PROBLEM:
Scan the entries and state how many lines contain "acceptez". Write no other text.

MATERIAL SHOWN:
-*-*-

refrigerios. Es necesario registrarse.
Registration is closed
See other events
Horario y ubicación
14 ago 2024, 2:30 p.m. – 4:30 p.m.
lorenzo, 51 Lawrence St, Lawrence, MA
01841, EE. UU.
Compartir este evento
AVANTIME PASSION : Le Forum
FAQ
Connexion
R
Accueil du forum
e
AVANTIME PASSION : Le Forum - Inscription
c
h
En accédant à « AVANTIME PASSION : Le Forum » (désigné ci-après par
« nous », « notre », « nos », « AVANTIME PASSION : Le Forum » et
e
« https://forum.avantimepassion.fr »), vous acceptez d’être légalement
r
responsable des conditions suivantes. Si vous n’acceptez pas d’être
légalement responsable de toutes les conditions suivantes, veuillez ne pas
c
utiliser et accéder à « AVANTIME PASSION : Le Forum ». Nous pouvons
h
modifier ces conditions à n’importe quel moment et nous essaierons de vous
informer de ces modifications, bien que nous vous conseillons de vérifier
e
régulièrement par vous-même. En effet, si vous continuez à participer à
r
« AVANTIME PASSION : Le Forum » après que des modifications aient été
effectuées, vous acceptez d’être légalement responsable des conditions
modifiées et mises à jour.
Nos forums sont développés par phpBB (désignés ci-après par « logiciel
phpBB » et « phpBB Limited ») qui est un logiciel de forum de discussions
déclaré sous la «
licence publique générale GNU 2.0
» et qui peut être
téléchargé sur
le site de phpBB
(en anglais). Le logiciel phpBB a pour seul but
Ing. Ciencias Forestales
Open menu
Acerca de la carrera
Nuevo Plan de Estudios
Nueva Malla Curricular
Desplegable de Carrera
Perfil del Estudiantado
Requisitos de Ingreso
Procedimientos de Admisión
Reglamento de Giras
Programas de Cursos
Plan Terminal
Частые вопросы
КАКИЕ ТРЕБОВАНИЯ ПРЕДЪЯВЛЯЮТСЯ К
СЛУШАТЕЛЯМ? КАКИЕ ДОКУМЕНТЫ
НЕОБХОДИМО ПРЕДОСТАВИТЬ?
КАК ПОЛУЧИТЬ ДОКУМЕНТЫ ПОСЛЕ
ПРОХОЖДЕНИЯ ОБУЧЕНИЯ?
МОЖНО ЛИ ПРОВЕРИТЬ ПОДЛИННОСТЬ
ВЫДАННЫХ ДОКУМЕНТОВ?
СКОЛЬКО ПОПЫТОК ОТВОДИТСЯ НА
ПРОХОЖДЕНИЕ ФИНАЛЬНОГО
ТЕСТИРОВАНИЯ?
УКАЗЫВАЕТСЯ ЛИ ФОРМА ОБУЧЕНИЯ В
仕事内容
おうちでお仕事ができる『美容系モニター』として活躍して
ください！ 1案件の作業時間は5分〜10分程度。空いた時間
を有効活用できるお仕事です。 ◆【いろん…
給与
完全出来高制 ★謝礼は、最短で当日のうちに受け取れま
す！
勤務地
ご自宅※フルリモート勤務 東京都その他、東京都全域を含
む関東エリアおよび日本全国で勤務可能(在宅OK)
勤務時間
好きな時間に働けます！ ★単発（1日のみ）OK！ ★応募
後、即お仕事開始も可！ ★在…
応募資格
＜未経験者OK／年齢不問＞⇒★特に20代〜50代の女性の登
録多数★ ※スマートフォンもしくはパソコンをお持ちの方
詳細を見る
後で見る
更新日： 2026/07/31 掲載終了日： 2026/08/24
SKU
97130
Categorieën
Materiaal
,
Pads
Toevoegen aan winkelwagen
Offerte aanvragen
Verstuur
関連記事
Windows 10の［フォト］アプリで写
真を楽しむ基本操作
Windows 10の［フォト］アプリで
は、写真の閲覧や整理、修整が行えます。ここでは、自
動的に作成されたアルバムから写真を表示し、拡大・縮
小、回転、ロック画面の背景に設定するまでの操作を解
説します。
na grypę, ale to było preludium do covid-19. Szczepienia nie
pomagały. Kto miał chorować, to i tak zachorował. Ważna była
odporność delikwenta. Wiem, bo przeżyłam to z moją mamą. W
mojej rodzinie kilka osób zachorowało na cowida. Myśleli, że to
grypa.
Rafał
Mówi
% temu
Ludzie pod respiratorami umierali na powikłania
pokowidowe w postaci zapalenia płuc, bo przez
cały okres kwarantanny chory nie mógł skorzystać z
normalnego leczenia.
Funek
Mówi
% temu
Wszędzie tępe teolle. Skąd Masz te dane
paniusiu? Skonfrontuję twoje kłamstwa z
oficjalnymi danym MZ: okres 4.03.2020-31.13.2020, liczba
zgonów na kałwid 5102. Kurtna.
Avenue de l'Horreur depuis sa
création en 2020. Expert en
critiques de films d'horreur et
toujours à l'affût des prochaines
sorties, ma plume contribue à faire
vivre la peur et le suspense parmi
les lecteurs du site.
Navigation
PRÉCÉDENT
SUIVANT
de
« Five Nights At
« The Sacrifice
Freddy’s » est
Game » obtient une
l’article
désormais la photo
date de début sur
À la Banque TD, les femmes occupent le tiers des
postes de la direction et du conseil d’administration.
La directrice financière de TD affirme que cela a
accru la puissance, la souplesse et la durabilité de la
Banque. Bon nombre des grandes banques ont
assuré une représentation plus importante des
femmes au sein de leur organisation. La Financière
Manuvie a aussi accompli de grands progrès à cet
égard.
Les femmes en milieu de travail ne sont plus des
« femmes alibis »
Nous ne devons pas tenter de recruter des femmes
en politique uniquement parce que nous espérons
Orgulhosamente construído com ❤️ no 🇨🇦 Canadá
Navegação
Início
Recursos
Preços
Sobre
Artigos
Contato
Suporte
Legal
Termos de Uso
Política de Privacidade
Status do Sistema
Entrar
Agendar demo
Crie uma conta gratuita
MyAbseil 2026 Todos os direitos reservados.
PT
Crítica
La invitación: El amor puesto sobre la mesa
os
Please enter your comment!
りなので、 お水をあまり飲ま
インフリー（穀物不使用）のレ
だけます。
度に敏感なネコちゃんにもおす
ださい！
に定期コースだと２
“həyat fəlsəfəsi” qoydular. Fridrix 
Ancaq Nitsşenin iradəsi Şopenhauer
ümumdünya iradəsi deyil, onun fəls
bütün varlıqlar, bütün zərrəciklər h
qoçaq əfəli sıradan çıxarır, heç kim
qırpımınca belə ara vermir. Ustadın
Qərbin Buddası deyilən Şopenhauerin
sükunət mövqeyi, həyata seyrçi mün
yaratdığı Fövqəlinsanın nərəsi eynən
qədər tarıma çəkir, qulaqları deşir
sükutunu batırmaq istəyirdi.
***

-*-*-

SOLUTION:
3